The data consists of 8×8 pixel images, meaning that they are 64-dimensional. To gain some intuition into the relationships between these points, we can use PCA to project them to a more manageable number of dimensions, say two

pca = PCA(n_components=2)  # project from 64 to 2 dimensions
projected = pca.fit_transform(digits.data)
print(digits.data.shape)
print(projected.shape)
(1797, 64)
(1797, 2)

We can now plot the dataset on the transformed space along the two components

plt.figure(figsize=(10,10))
plt.scatter(projected[:, 0], projected[:, 1],
c=digits.target, edgecolor='none', alpha=0.5,
cmap=plt.cm.get_cmap('Spectral', 10))
plt.xlabel('component 1')
plt.ylabel('component 2')
plt.colorbar();

Initially the data set for each image was a 64 dimensional entry. We now project that 64 dimensional data on a two component principal axes. The PCA routine has found the optimal stretch and rotation in the 64 dimensional space that allows us to see the layout of the digits in two dimensions. This was done in unsupervised manner.

# How does it all work?

Simple illustration to show the inner working of the PCA analysis. The fundamental goal of PCA is to identify the most meaningful basis to re-express the data-set. These basis are linearly independent from each other.

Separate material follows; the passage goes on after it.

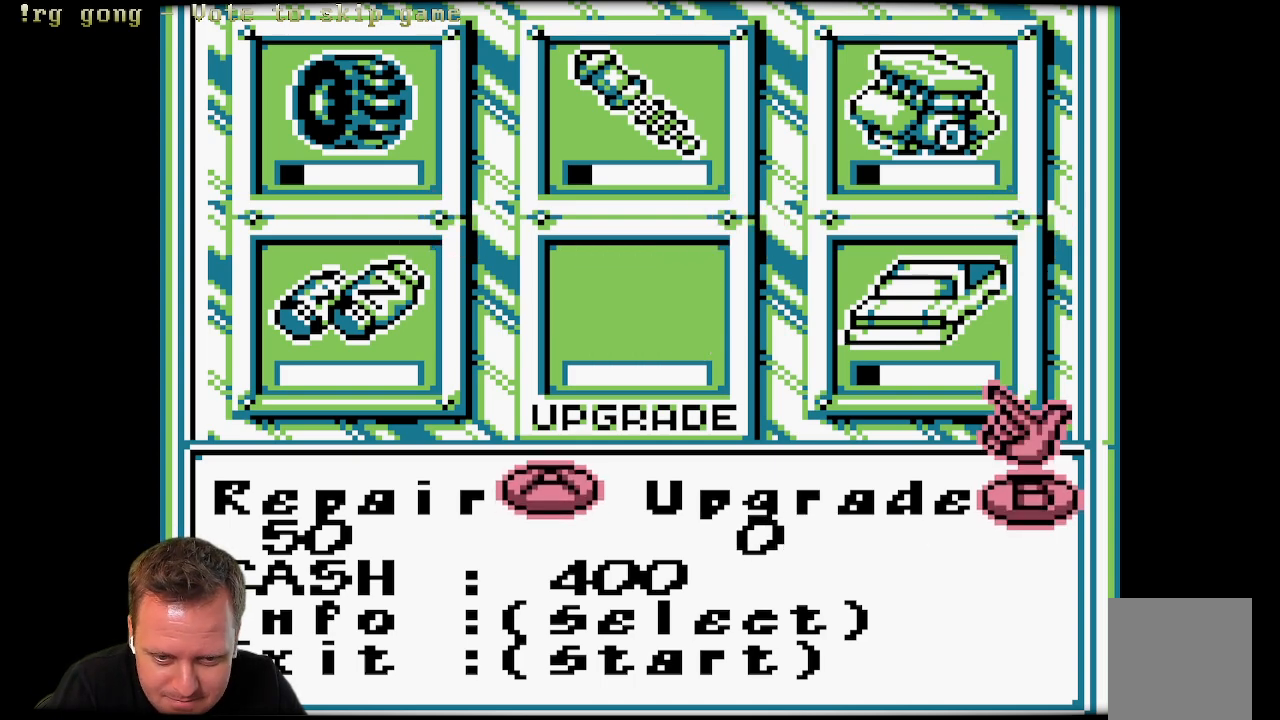
{"buttons": ["DPAD_LEFT"], "left_stick": "center", "right_stick": "center", "events": [[83, "DPAD_LEFT", "down"], [150, "DPAD_LEFT", "up"], [433, "DPAD_LEFT", "down"]]}
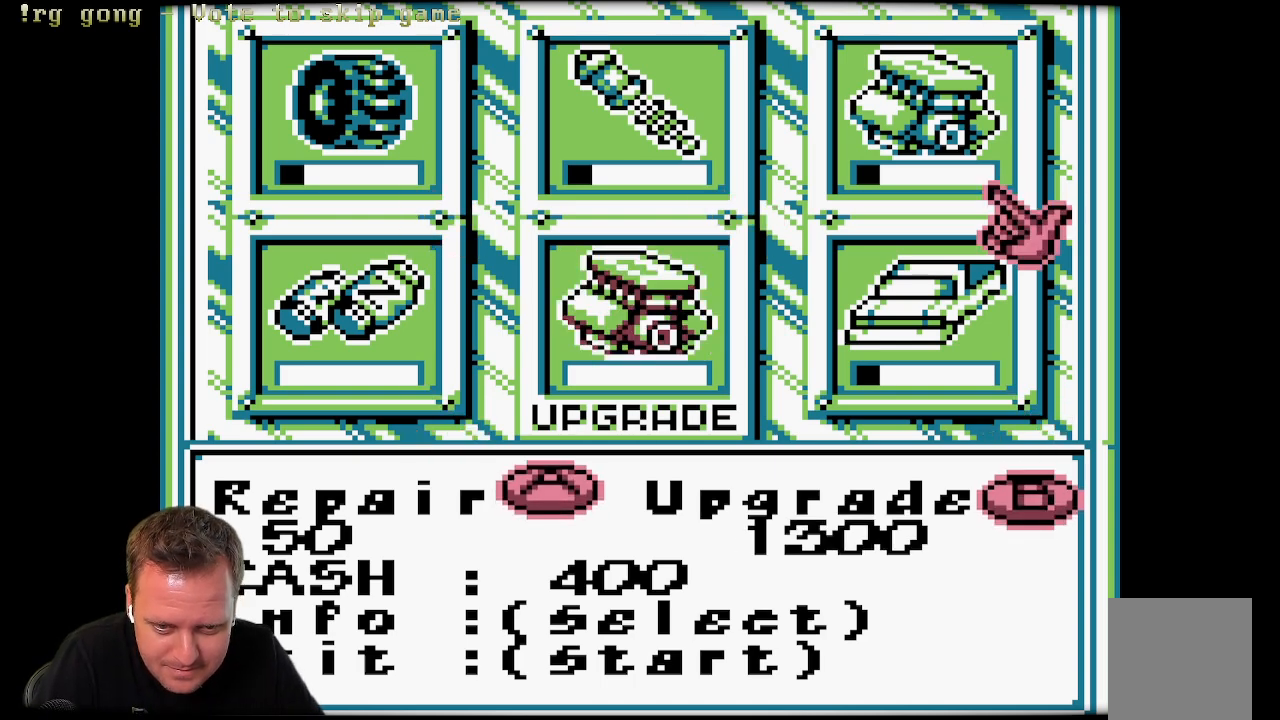
{"buttons": [], "left_stick": "center", "right_stick": "center", "events": [[83, "DPAD_LEFT", "up"]]}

Is there another basis, which is a linear combination of the original basis, the best re-expresses the data?

## Important features/considerations:

1. Linearity: The underlying idea of PCA is to find another basis for representing the data. This makes PCA is a change of basis problem.

2. Variance: To identify which direction to project the data on, signal-to-noise ratio calculated by variance is assumed to model the interesting nature. Hence principal components with larger variance represent the interesting structure.

3. Orthogonality: The principal components are orthonormal basis vectors. This allows PCA to provide an intuitive simplification

Covariance matrix is a symmetric matrix that measures the degree of pair-wise linear relationship in the data. - The diagonal entries estimate the variance of the variable - while the off-diagonal entries estimate the covariance between a given pair of variables.

Ideally, for the case to reduce dimensions and correlations the resulting covariance for the data from change of basis should have off-diagonal elements as 0 and only diagonal elements which are ordered magnitude-wise.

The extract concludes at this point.